PROBLEM STATEMENT » Where the records below have a line with "down", that line is to be copied.

DATA FOR THIS TASK »
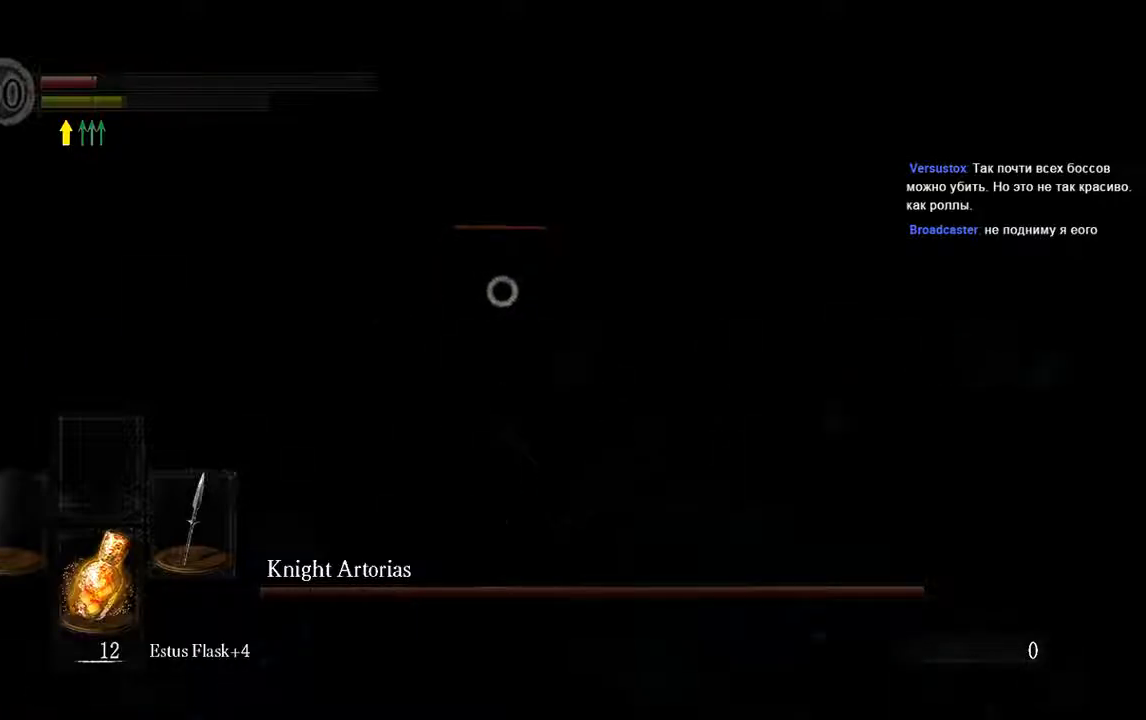
{"buttons": ["R1"], "left_stick": "up", "right_stick": "center", "events": [[17, "L1", "up"], [267, "R1", "down"], [433, "R1", "up"], [500, "R1", "down"]]}
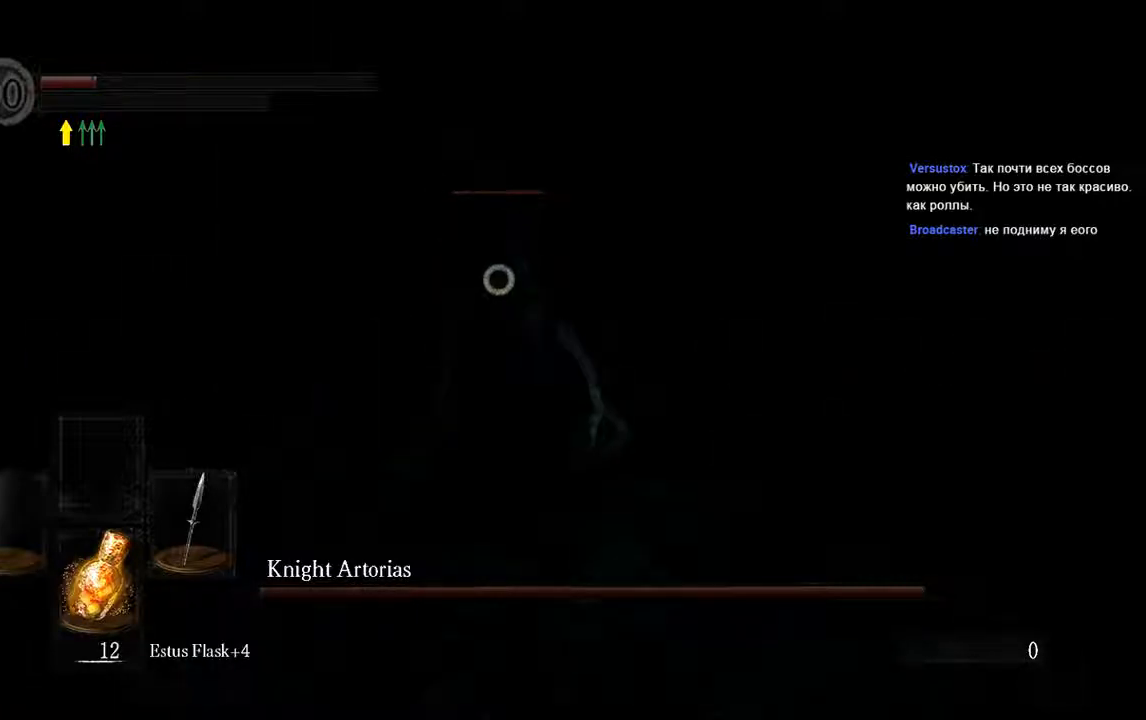
{"buttons": [], "left_stick": "up", "right_stick": "center", "events": [[133, "R1", "up"], [200, "R1", "down"], [333, "R1", "up"]]}
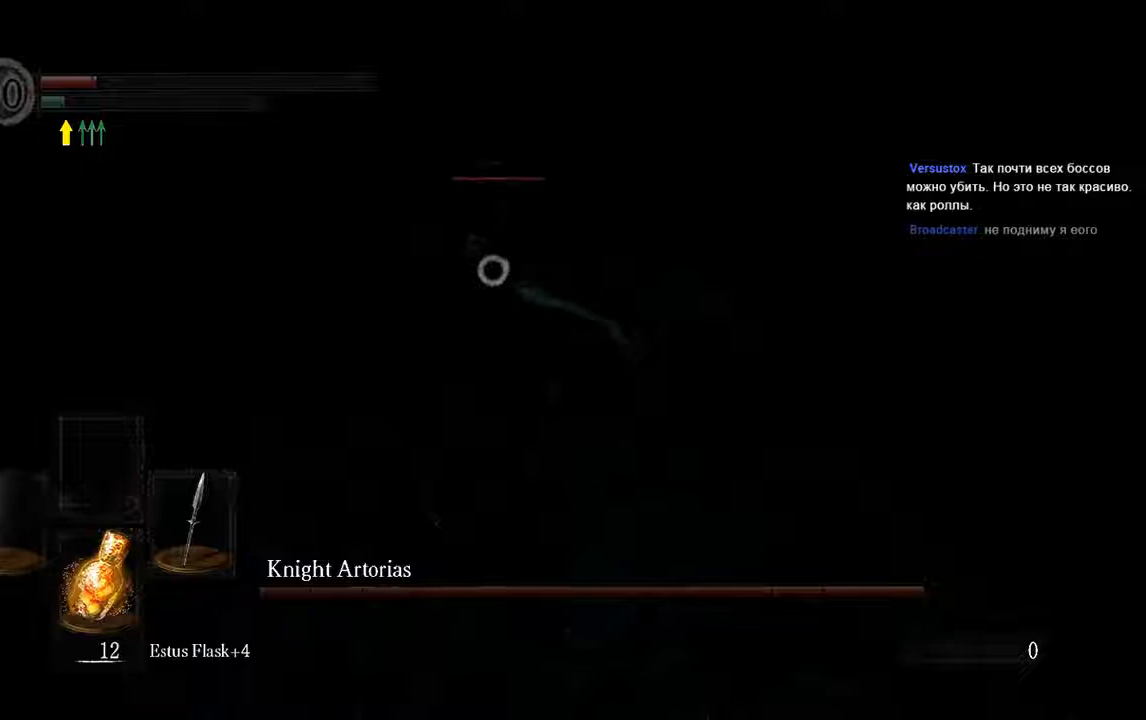
{"buttons": ["R1"], "left_stick": "up", "right_stick": "center", "events": [[400, "R1", "down"]]}
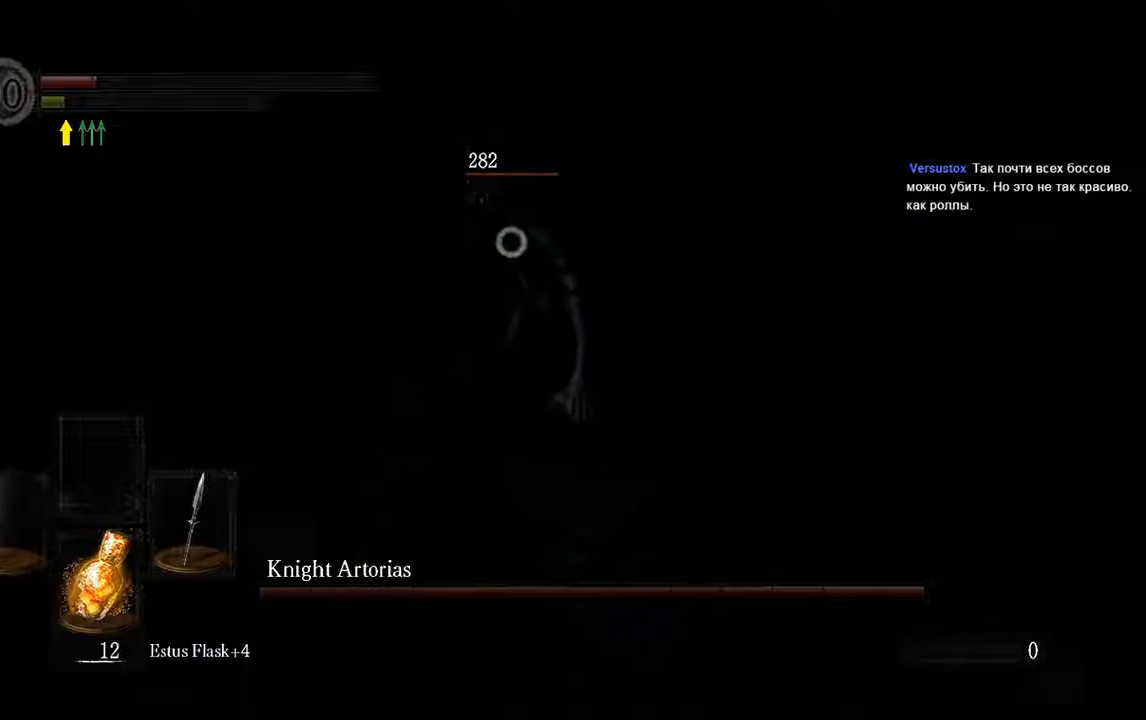
{"buttons": [], "left_stick": "up", "right_stick": "center", "events": [[33, "R1", "up"], [150, "R1", "down"], [283, "R1", "up"]]}
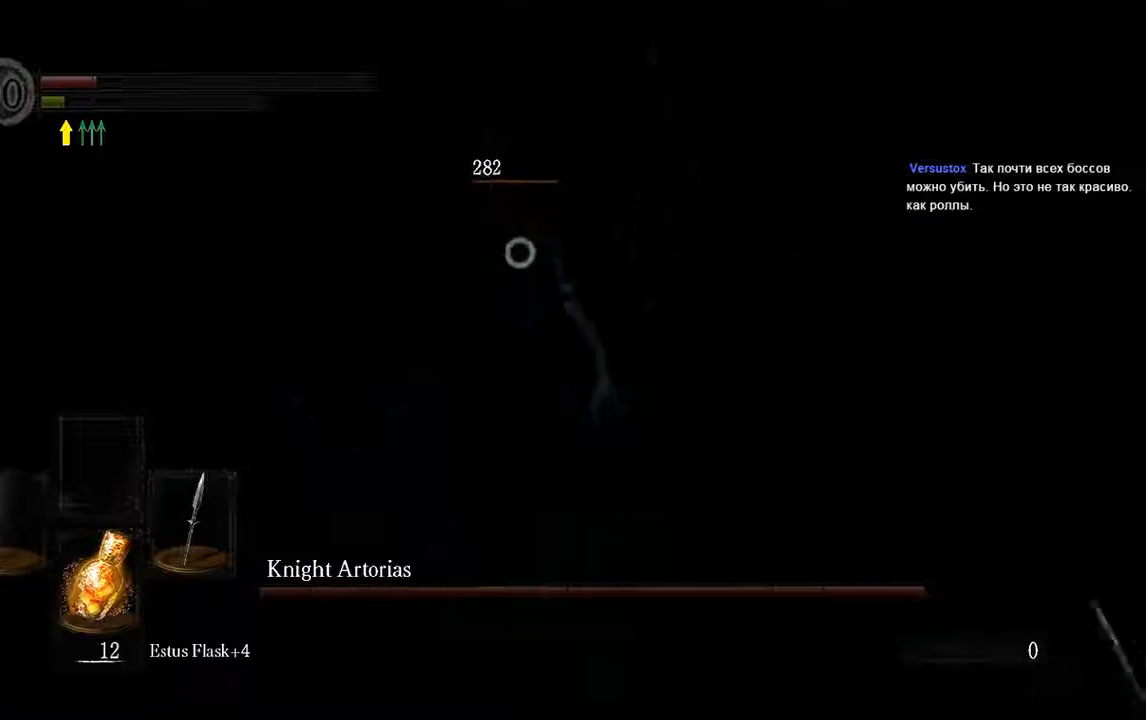
{"buttons": ["L1"], "left_stick": "up", "right_stick": "center", "events": [[450, "B", "down"], [483, "B", "up"], [483, "L1", "down"]]}
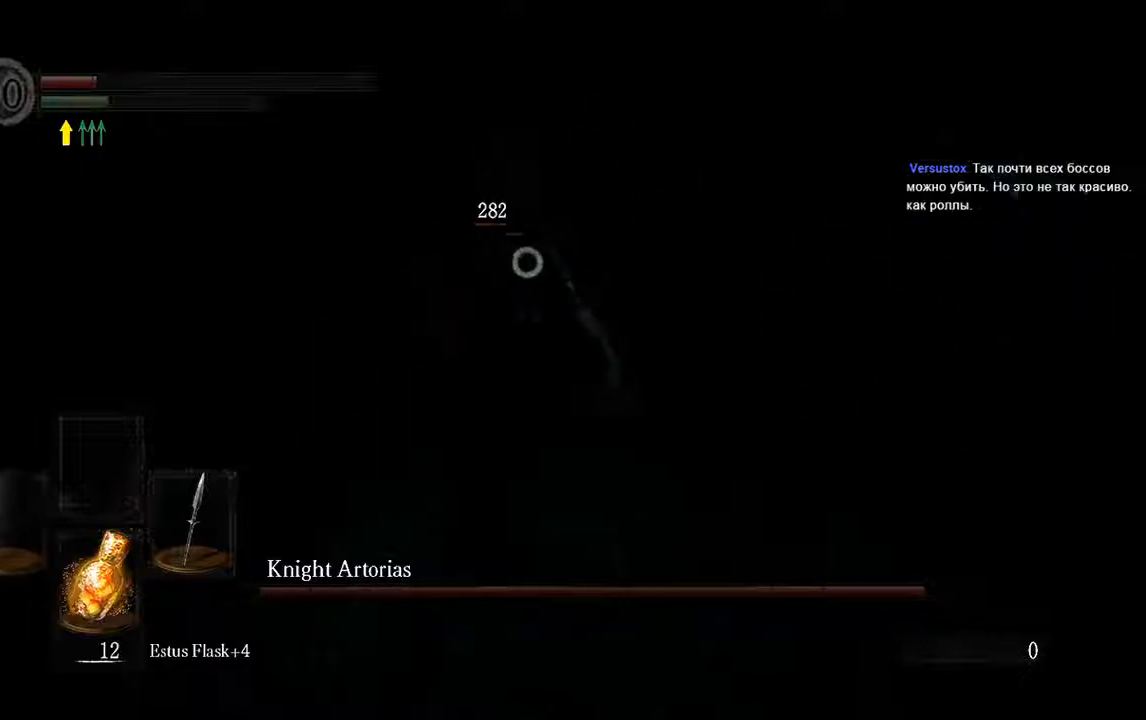
{"buttons": ["L1", "R1"], "left_stick": "up", "right_stick": "center", "events": [[117, "B", "down"], [183, "B", "up"], [483, "R1", "down"]]}
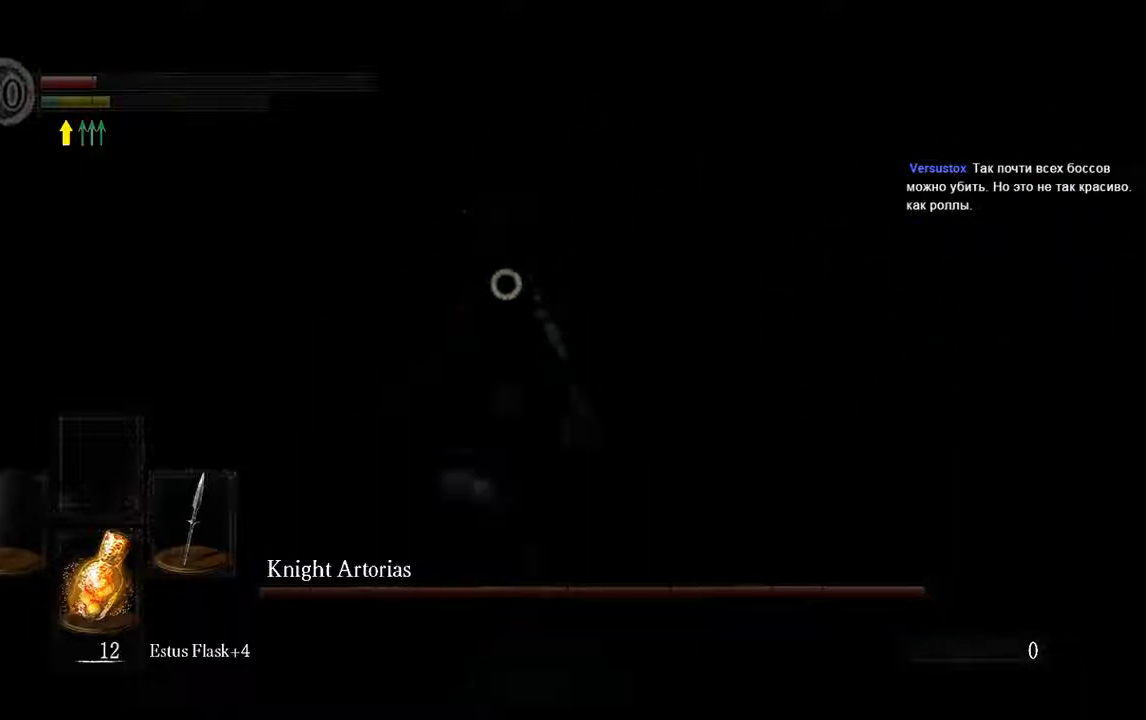
{"buttons": [], "left_stick": "up", "right_stick": "center"}
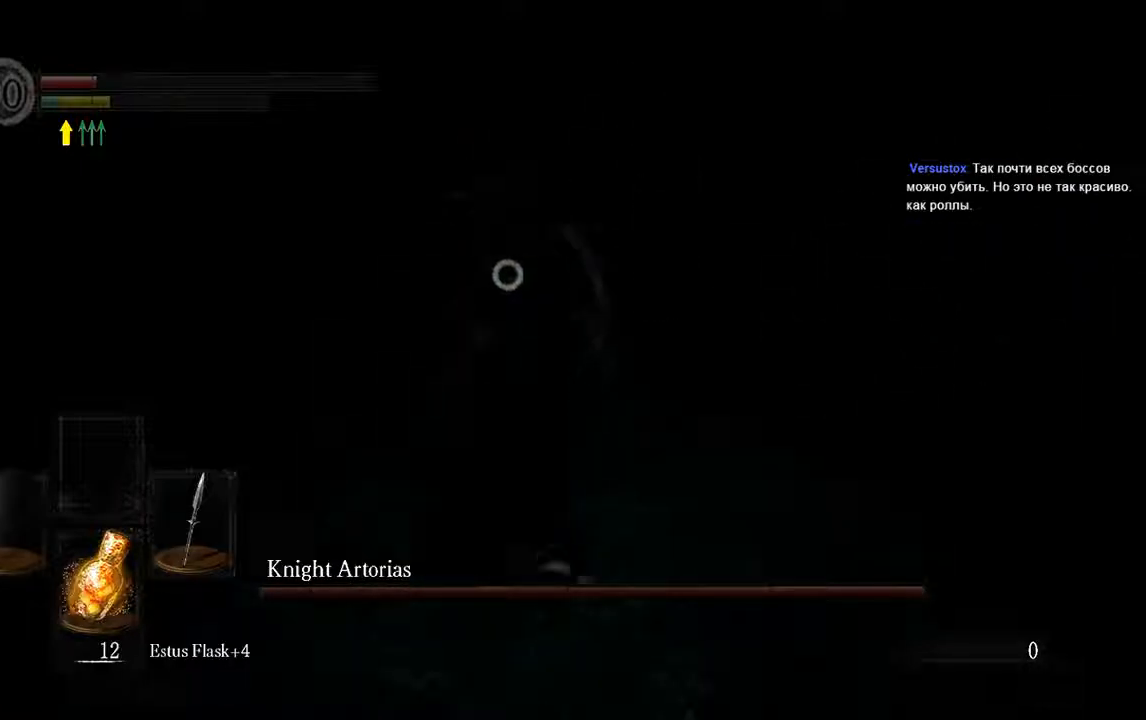
{"buttons": [], "left_stick": "up", "right_stick": "center", "events": []}
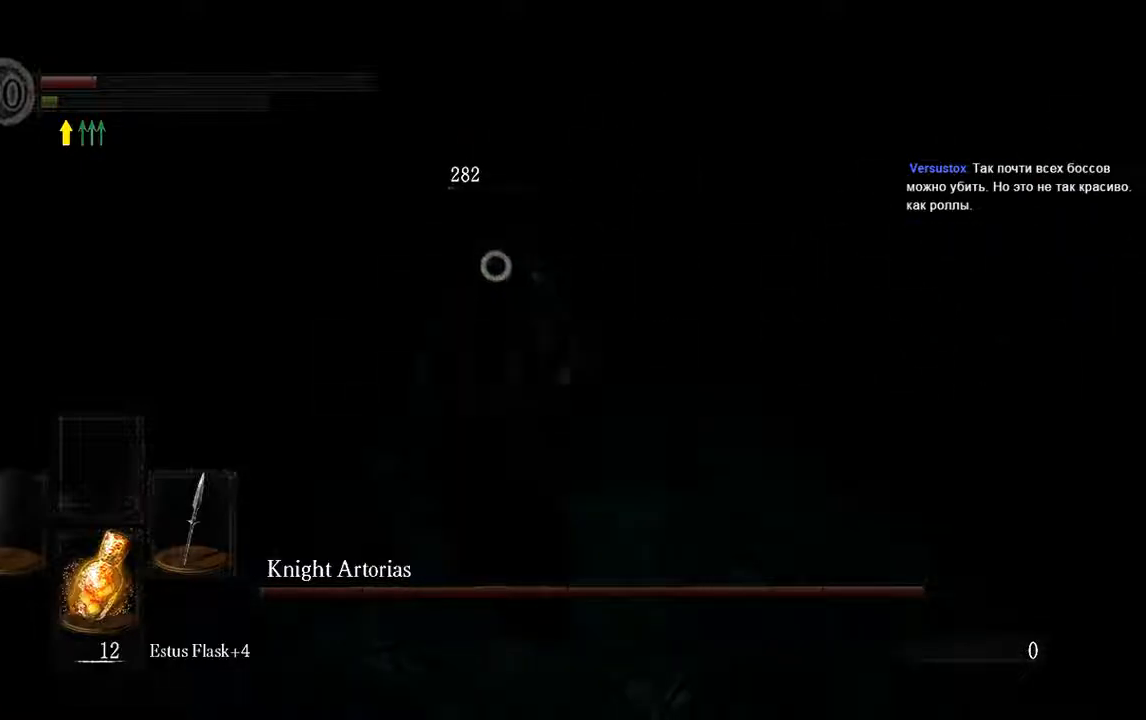
{"buttons": ["X"], "left_stick": "up", "right_stick": "center", "events": [[267, "X", "down"], [367, "X", "up"], [467, "X", "down"]]}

RESULT BELOW »
{"buttons": ["R1"], "left_stick": "up", "right_stick": "center", "events": [[17, "L1", "up"], [267, "R1", "down"], [433, "R1", "up"], [500, "R1", "down"]]}
{"buttons": [], "left_stick": "up", "right_stick": "center", "events": [[133, "R1", "up"], [200, "R1", "down"], [333, "R1", "up"]]}
{"buttons": ["R1"], "left_stick": "up", "right_stick": "center", "events": [[400, "R1", "down"]]}
{"buttons": [], "left_stick": "up", "right_stick": "center", "events": [[33, "R1", "up"], [150, "R1", "down"], [283, "R1", "up"]]}
{"buttons": ["L1"], "left_stick": "up", "right_stick": "center", "events": [[450, "B", "down"], [483, "B", "up"], [483, "L1", "down"]]}
{"buttons": ["L1", "R1"], "left_stick": "up", "right_stick": "center", "events": [[117, "B", "down"], [183, "B", "up"], [483, "R1", "down"]]}
{"buttons": ["X"], "left_stick": "up", "right_stick": "center", "events": [[267, "X", "down"], [367, "X", "up"], [467, "X", "down"]]}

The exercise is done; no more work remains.